Friday, August 8, 2008

Andrew Revkin's NYTimes Blog

‘Good Planets Are Hard to Find’
By Andrew C. Revkin, August 8, 2008

Here’s a summertime post about music, people, and the planet — lyrical and instrumental compositions that connect you with the “pale blue dot” or inspire you to live a life attuned, at least a little, to nature’s cycles. Several Dot Earthers recently included me in an email exchange about their favorite music along these lines, and my goal here is to take this conversation public. What music connects you to this sphere (and its nonhuman inhabitants)?

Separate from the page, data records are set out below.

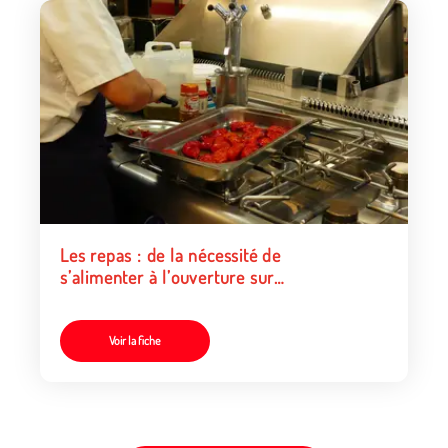
Les repas : de la nécessité de
s’alimenter à l’ouverture sur
soi, les autres et le monde
Voir la fiche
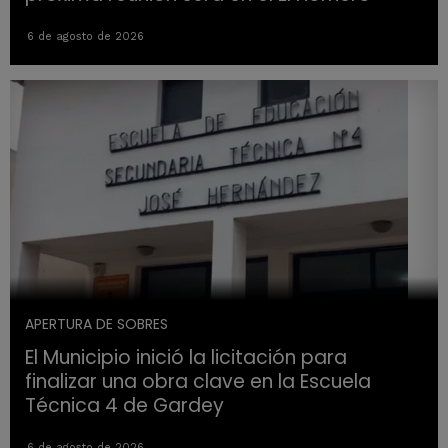
6 de agosto de 2026
APERTURA DE SOBRES
El Municipio inició la licitación para
finalizar una obra clave en la Escuela
Técnica 4 de Gardey
6 de agosto de 2026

Some of my choices are below, along with some discussed by the emailers who started this, including Jeff Huggins, Mike Roddy and Elizabeth Tjader. As this music discussion was unfolding, out of the blue I received an email from Steve Forbert, commending the blog and offering up a couple of his songs for use here. One is “Good Planets Are Hard to Find,” which he wrote in 1996. I asked him for a quick response on music that links him to nature, and he popped back with an interesting initial combo: Debussy’s “Snowflakes are Dancing” and the end of “Black Magic Woman” by Santana. Here’s “Good Planets are Hard to Find”:

As some of you may know, my first passion besides science, long before I stumbled into journalism, was music. At 17, I bought a shattered 1949 Gibson Southern Jumbo for $30 (it really looked like the residue of a bar fight; actually the same model Steve is playing in the photo!). I rebuilt it, and I’ve been strumming and songwriting ever since in spare moments. (You can see me playing with the rest of Uncle Wade, the rustic-rootsy band I’m in, on the deck of the Hudson River sloop Clearwater.) For the most part, my own music and the environment don’t overlap, with a few exceptions — a song I wrote about hillside development and floods in the Rockies and another, Liberated Carbon, about this wacky fossil-fueled era.

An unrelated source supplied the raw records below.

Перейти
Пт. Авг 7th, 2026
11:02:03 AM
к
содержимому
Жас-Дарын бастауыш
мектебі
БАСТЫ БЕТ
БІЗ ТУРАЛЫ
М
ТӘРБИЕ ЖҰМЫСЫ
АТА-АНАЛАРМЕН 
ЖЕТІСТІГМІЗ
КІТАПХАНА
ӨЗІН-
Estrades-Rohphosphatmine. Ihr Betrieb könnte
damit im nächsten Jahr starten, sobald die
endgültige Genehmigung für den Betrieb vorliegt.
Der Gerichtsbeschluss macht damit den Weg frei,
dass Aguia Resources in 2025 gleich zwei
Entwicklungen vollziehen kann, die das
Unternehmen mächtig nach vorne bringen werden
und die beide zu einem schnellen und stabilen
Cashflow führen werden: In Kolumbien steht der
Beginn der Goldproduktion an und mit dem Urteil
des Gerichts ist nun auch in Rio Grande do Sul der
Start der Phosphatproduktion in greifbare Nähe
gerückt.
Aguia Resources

But for now, I’m focusing on others’ compositions. My favorites? Beethoven’s Sixth Symphony, 4th movement. And of course Copland’s “Appalachian Spring.” From jazz, I still have my worn Chick Corea/Gary Burton LP of “Crystal Silence” (this is not that version; to me the vibraphone is what really does it). In the folk realm, I’ve always enjoyed Tom Paxton’s tune “Whose Garden Was This?,” which is a sobering thought experiment from the point of view of someone recalling that the world once had flowers, that birds really flew.